▶ [WORK INSTRUCTIONS] Locate "Интересная информация" in the listing. Transcribe the line that contains it and every line that follows, through the last, omitting all pictures.

▶ [EXERCISE MATERIAL]
----
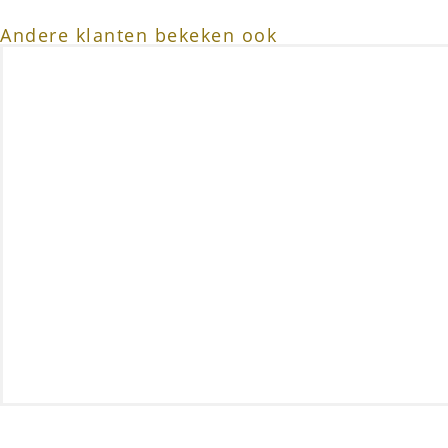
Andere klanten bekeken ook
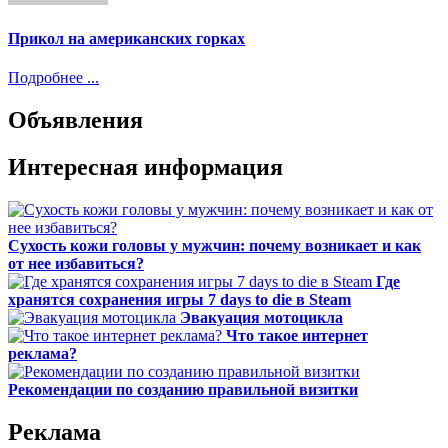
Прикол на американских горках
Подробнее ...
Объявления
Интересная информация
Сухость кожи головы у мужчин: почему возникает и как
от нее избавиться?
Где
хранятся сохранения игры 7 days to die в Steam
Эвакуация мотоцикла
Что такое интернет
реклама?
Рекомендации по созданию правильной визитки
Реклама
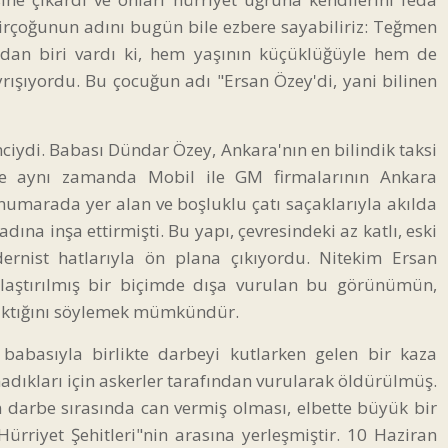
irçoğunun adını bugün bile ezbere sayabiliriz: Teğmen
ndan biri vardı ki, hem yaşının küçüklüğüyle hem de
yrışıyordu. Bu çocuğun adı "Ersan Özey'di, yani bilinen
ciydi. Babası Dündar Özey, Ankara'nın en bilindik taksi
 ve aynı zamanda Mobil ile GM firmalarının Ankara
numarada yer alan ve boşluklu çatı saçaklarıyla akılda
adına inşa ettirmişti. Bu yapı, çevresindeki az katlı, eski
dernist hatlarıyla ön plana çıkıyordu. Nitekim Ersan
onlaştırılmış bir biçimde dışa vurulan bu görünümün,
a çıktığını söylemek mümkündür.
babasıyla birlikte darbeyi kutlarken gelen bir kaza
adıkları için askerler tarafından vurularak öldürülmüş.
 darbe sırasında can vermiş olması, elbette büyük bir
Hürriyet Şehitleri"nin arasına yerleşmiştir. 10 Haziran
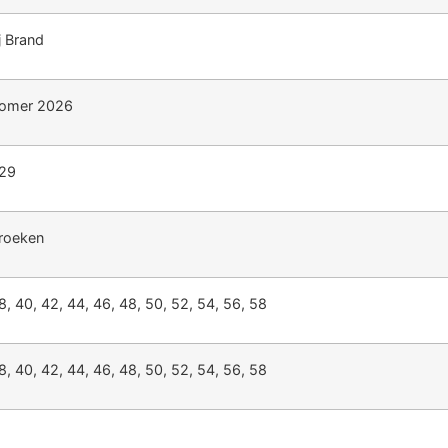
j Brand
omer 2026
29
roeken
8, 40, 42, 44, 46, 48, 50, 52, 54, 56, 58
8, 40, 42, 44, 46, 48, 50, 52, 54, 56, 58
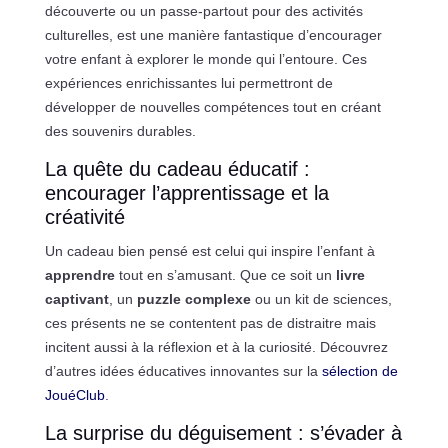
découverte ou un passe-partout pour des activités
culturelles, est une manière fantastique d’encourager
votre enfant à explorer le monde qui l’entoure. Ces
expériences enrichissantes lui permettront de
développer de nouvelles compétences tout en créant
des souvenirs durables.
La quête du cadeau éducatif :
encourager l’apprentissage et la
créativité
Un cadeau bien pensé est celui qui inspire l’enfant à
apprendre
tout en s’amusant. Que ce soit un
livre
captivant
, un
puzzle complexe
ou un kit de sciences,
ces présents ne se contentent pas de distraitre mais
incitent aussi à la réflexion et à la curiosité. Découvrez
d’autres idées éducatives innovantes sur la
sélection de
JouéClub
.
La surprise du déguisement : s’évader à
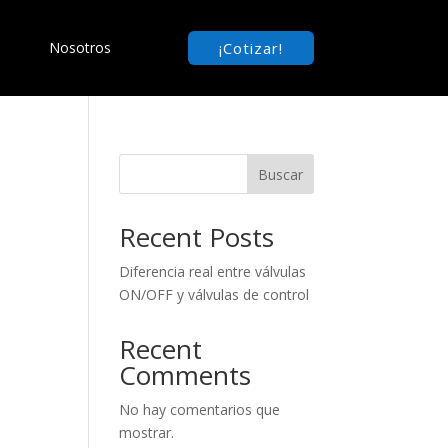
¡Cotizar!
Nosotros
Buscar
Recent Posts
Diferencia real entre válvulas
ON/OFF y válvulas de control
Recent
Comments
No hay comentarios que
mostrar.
----
▶ [ANSWER BOX]
Интересная информация
Сухость кожи головы у мужчин: почему возникает и как
от нее избавиться?
Где
хранятся сохранения игры 7 days to die в Steam
Эвакуация мотоцикла
Что такое интернет
реклама?
Рекомендации по созданию правильной визитки
Реклама
irçoğunun adını bugün bile ezbere sayabiliriz: Teğmen
ndan biri vardı ki, hem yaşının küçüklüğüyle hem de
yrışıyordu. Bu çocuğun adı "Ersan Özey'di, yani bilinen
ciydi. Babası Dündar Özey, Ankara'nın en bilindik taksi
 ve aynı zamanda Mobil ile GM firmalarının Ankara
numarada yer alan ve boşluklu çatı saçaklarıyla akılda
adına inşa ettirmişti. Bu yapı, çevresindeki az katlı, eski
dernist hatlarıyla ön plana çıkıyordu. Nitekim Ersan
onlaştırılmış bir biçimde dışa vurulan bu görünümün,
a çıktığını söylemek mümkündür.
babasıyla birlikte darbeyi kutlarken gelen bir kaza
adıkları için askerler tarafından vurularak öldürülmüş.
 darbe sırasında can vermiş olması, elbette büyük bir
Hürriyet Şehitleri"nin arasına yerleşmiştir. 10 Haziran
j Brand
omer 2026
29
roeken
8, 40, 42, 44, 46, 48, 50, 52, 54, 56, 58
8, 40, 42, 44, 46, 48, 50, 52, 54, 56, 58
découverte ou un passe-partout pour des activités
culturelles, est une manière fantastique d’encourager
votre enfant à explorer le monde qui l’entoure. Ces
expériences enrichissantes lui permettront de
développer de nouvelles compétences tout en créant
des souvenirs durables.
La quête du cadeau éducatif :
encourager l’apprentissage et la
créativité
Un cadeau bien pensé est celui qui inspire l’enfant à
apprendre
tout en s’amusant. Que ce soit un
livre
captivant
, un
puzzle complexe
ou un kit de sciences,
ces présents ne se contentent pas de distraitre mais
incitent aussi à la réflexion et à la curiosité. Découvrez
d’autres idées éducatives innovantes sur la
sélection de
JouéClub
.
La surprise du déguisement : s’évader à
¡Cotizar!
Nosotros
Buscar
Recent Posts
Diferencia real entre válvulas
ON/OFF y válvulas de control
Recent
Comments
No hay comentarios que
mostrar.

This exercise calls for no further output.